The work is placed in a new field of research called Web Science, which includes, but is not restricted to, the analysis of the World Wide Web. The term Web Science is affected by Tim Berners-Lee et al., who invited the researchers to "create a science of the web" [BLHH+06a]. The thesis is structured in two parts, reflecting the intersection of disciplines that is required for Web Science.
The first part is related to computer science and information systems. This part defines the Gugubarra concepts and algorithms for web user profiling and builds upon the results by Mushtaq et al. [MWTZ04]. This profiling aims at understanding the behavior and supposed interests of users. Based on these concepts, a framework was implemented to support the needs of web site owners. The core technologies used are Java, Spring, Hibernate, and content management systems. The design principles, architecture, implementation, and tests of the prototype are reported.

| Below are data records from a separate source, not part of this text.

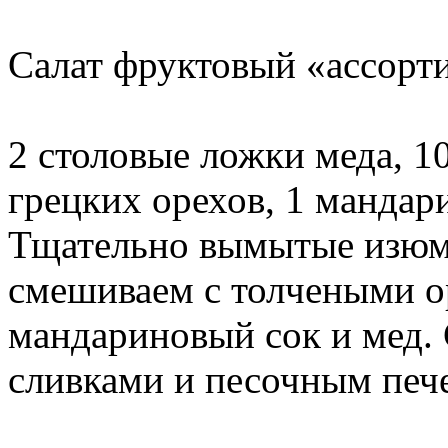
Салат фруктовый «ассорт
2 столовые ложки меда, 10
грецких орехов, 1 мандари
Тщательно вымытые изюм 
смешиваем с толчеными о
мандариновый сок и мед.
сливками и песочным печ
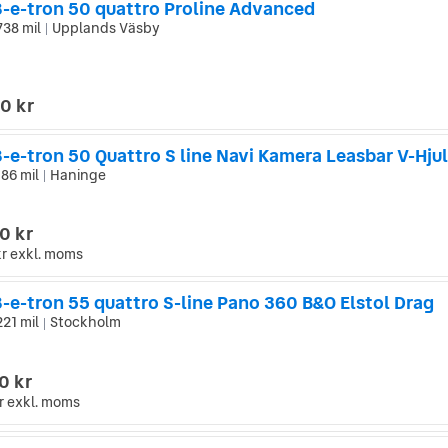
8-e-tron 50 quattro Proline Advanced
738 mil
Upplands Väsby
|
0 kr
-e-tron 50 Quattro S line Navi Kamera Leasbar V-Hjul
186 mil
Haninge
|
0 kr
kr
exkl. moms
-e-tron 55 quattro S-line Pano 360 B&O Elstol Drag
221 mil
Stockholm
|
0 kr
r
exkl. moms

The second part is directly related to behavioral economics and is connected to the areas of economics, mathematics, and psychology. This part contributes to behavior models, as was claimed by Tim Berners-Lee et al.: "Though individual users may or may not be rational, it has long been noted that en masse people behave as utility maximisers. In that case, understanding the incentives that are available to web users should provide methods for generating models of behaviour..."[BLHH+06b]. The focus here is on studies that investigate the user's choice of online information services in a multi-attribute context. The introduced research framework takes into account background and local context effects and builds upon theoretical foundations by Tversky and Kahneman [TK86]. The findings provide useful insights to behavioral scientists and to practitioners on how to use framing strategies to alter the user's choice.